名残惜しく思いながら、展望コーナーを離れようと向きを変えたノアの前に誰かが立った。見上げるとそれは、昨日助けてくれたあの優しい兵士だった。
「よお、ノア。面白いなあ、ここ」
兵士が辺りを見回して言う。
「やれやれ……四等とはえらい違いだ。あそこ実際は四じゃなくて九か十の間違いじゃないのかな、この差は。安いから仕方ねえけど」
「あのう、ええと……」
口に出してノアは気づいた。そうだ、名前を聞いていない。
「兵隊さん……名前、なんていうんですか?」
彼は穏やかな目つきでノアを見下ろした。
「名前っつーと……個体認識名?」
こたいにんしきめい、の意味はわからなかったがノアは頷いた。
「俺、天城」
「アマギさん……」
呟いたノアに天城は微笑んで片手を差し伸べた。
「そう。よろしく、ノアさん」
彼の人懐こい笑顔にノアも思わず笑顔になり、手を握り返したが、あらためてその逞しさに目を丸くした。なんて――強そうなんだろう。
「天城さん、お散歩ですか?」
「あ?いや。ノアが歩いてんのが見えたからさ……追っかけて来たんだ」
「えっ?」
胸がどきりとした。
「いやいやごめん……怖がんないで」
「怖がってないです!」
慌てて言ったノアの目の前に、天城は小脇に抱えていた茶色い紙に包まれた箱を差し出した。
「これ、渡そうと思っただけなんだ」
なんだろう?受け取ってみるとずっしりと重い。
「軍から支給される携帯食なんだけど……良かったら食って」
なぜ自分がお腹をすかせているのがわかったんだろう?びっくりして何も言えずにいるノアに、天城は言い訳するように続ける。

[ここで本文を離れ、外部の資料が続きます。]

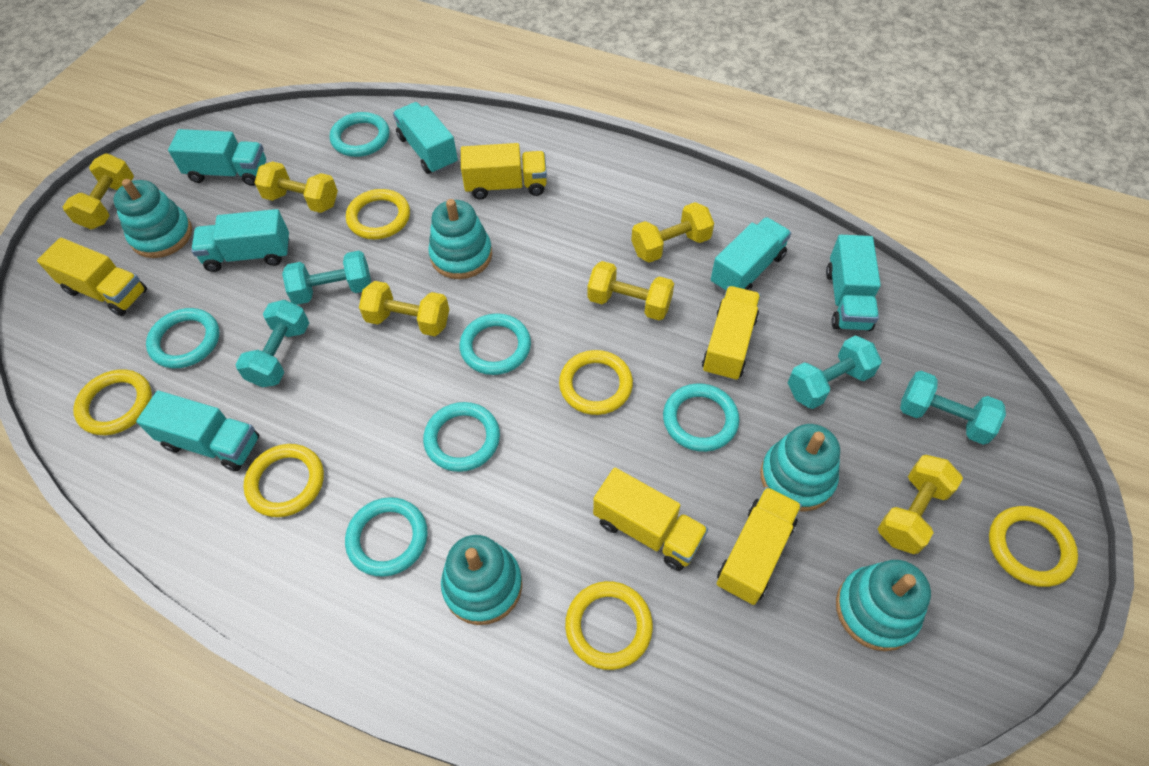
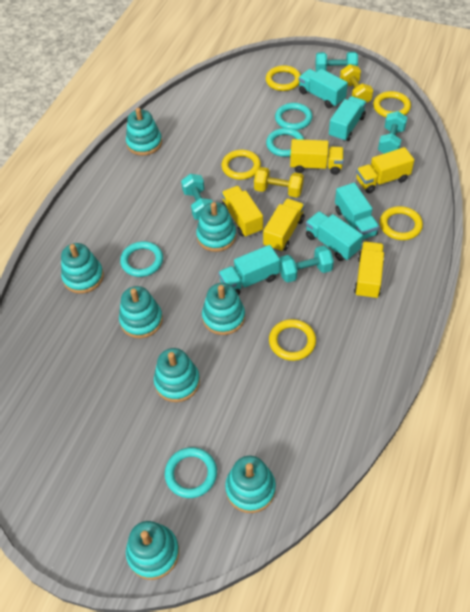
turquoise ring: [146,308,219,368] [330,112,390,157] [345,497,428,577] [423,402,500,472] [459,313,531,375] [663,383,739,452] = 6 -> [120,241,163,277] [165,447,217,498] [266,128,304,157] [275,103,312,130] = 4
turquoise stacking toy: [113,179,192,258] [428,199,492,279] [441,535,522,625] [760,424,840,512] [836,560,931,651] = 5 -> [61,243,104,294] [119,286,163,338] [126,108,162,156] [126,521,179,580] [154,348,200,402] [196,202,236,252] [202,283,245,335] [225,456,276,513] = 8
turquoise truck: [136,391,259,471] [168,129,266,186] [191,209,290,272] [393,102,458,174] [711,217,791,293] [826,235,881,331] = 6 -> [218,245,280,295] [299,69,348,108] [306,211,363,261] [329,96,366,142] [335,183,379,240] = 5
yellow dumbbell: [63,153,134,229] [254,161,338,213] [359,281,449,336] [588,261,674,320] [631,202,714,263] [878,455,963,554] = 6 -> [254,167,304,197] [340,64,373,103] = 2
yellow ring: [73,369,152,435] [243,444,324,517] [346,189,410,239] [559,350,633,415] [565,581,653,670] [989,506,1078,587] = 6 -> [222,150,261,180] [266,65,301,91] [269,319,316,361] [373,91,411,117] [380,206,423,240] = 5

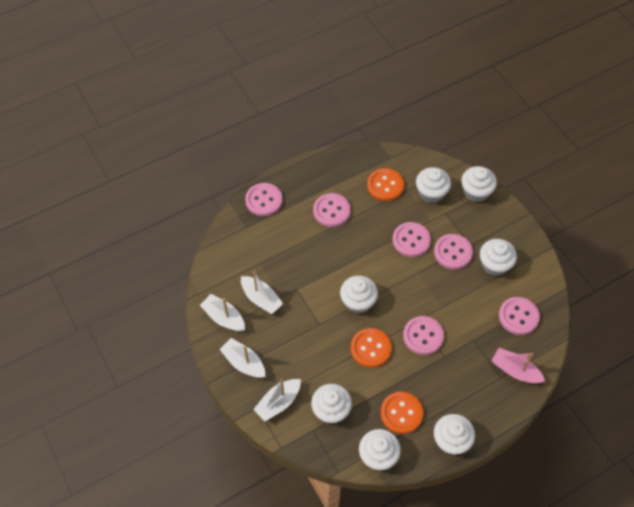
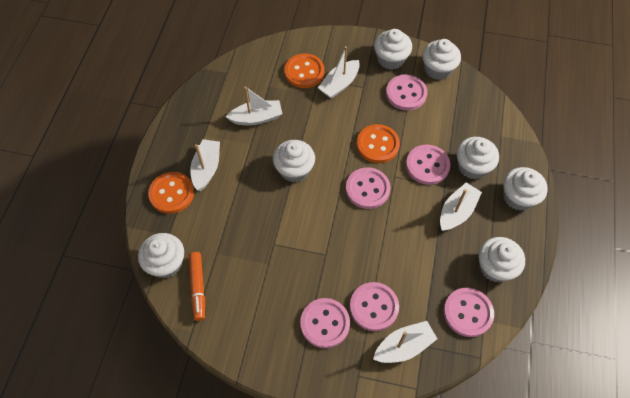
orange marker: none = 0 -> [189,252,205,321] = 1
pink boat: [491,348,545,383] = 1 -> none = 0
white boat: [200,294,245,331] [219,338,265,378] [241,271,283,314] [253,378,301,421] = 4 -> [190,139,220,191] [226,86,282,126] [318,46,360,99] [373,321,437,363] [440,182,482,231] = 5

「いやその……昨日抱えた時さ、あんまり体重が軽かったから……心配で。それ、一本だけでもかなりカロリーとれるようにできてるんだ。腹持ちもいいし」
その時――ふいに二人の脇から声がした。
「もし――失礼は承知なんですが……あなた、できればただ施すのではなく……その子を買ってやっては頂けないでしょうか?」
二人が視線を移した先には、銀白色に輝く毛並みを持つ美しいネコの姿があった――銀嶺だった。